Stored entries
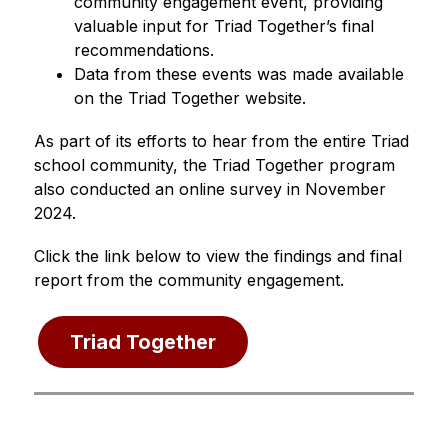
community engagement event, providing 
valuable input for Triad Together’s final 
recommendations.
Data from these events was made available 
on the Triad Together website.
As part of its efforts to hear from the entire Triad 
school community, the Triad Together program 
also conducted an online survey in November 
2024.
Click the link below to view the findings and final 
report from the community engagement.
Triad Together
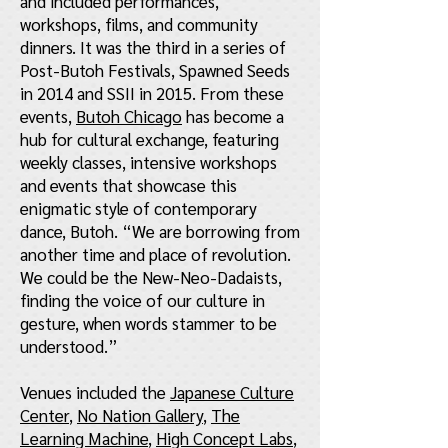
and included performances,
workshops, films, and community
dinners. It was the third in a series of
Post-Butoh Festivals, Spawned Seeds
in 2014 and SSII in 2015. From these
events,
Butoh Chicago
has become a
hub for cultural exchange, featuring
weekly classes, intensive workshops
and events that showcase this
enigmatic style of contemporary
dance, Butoh. “We are borrowing from
another time and place of revolution.
We could be the New-Neo-Dadaists,
finding the voice of our culture in
gesture, when words stammer to be
understood.”
Venues included the
Japanese Culture
Center
,
No Nation Gallery
,
The
Learning Machine
,
High Concept Labs
,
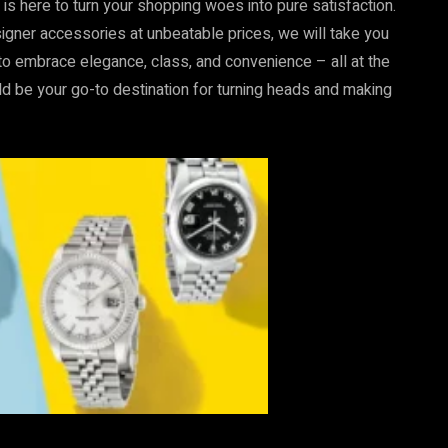
 is here to turn your shopping woes into pure satisfaction.
signer accessories at unbeatable prices, we will take you
 to embrace elegance, class, and convenience – all at the
d be your go-to destination for turning heads and making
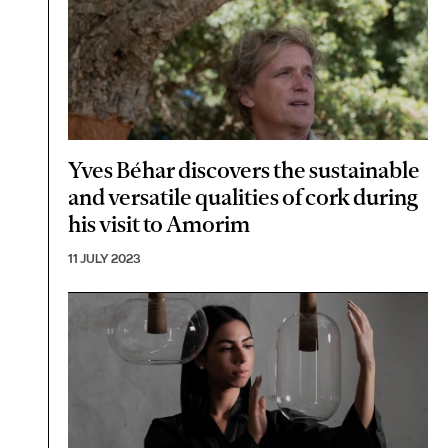
Yves Béhar discovers the sustainable
and versatile qualities of cork during
his visit to Amorim
11 JULY 2023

Required work
Give every line of the records above again, exactly, and omit the pictures.

Exercise output
community engagement event, providing 
valuable input for Triad Together’s final 
recommendations.
Data from these events was made available 
on the Triad Together website.
As part of its efforts to hear from the entire Triad 
school community, the Triad Together program 
also conducted an online survey in November 
2024.
Click the link below to view the findings and final 
report from the community engagement.
Triad Together
and included performances,
workshops, films, and community
dinners. It was the third in a series of
Post-Butoh Festivals, Spawned Seeds
in 2014 and SSII in 2015. From these
events,
Butoh Chicago
has become a
hub for cultural exchange, featuring
weekly classes, intensive workshops
and events that showcase this
enigmatic style of contemporary
dance, Butoh. “We are borrowing from
another time and place of revolution.
We could be the New-Neo-Dadaists,
finding the voice of our culture in
gesture, when words stammer to be
understood.”
Venues included the
Japanese Culture
Center
,
No Nation Gallery
,
The
Learning Machine
,
High Concept Labs
,
 is here to turn your shopping woes into pure satisfaction.
signer accessories at unbeatable prices, we will take you
 to embrace elegance, class, and convenience – all at the
d be your go-to destination for turning heads and making
Yves Béhar discovers the sustainable
and versatile qualities of cork during
his visit to Amorim
11 JULY 2023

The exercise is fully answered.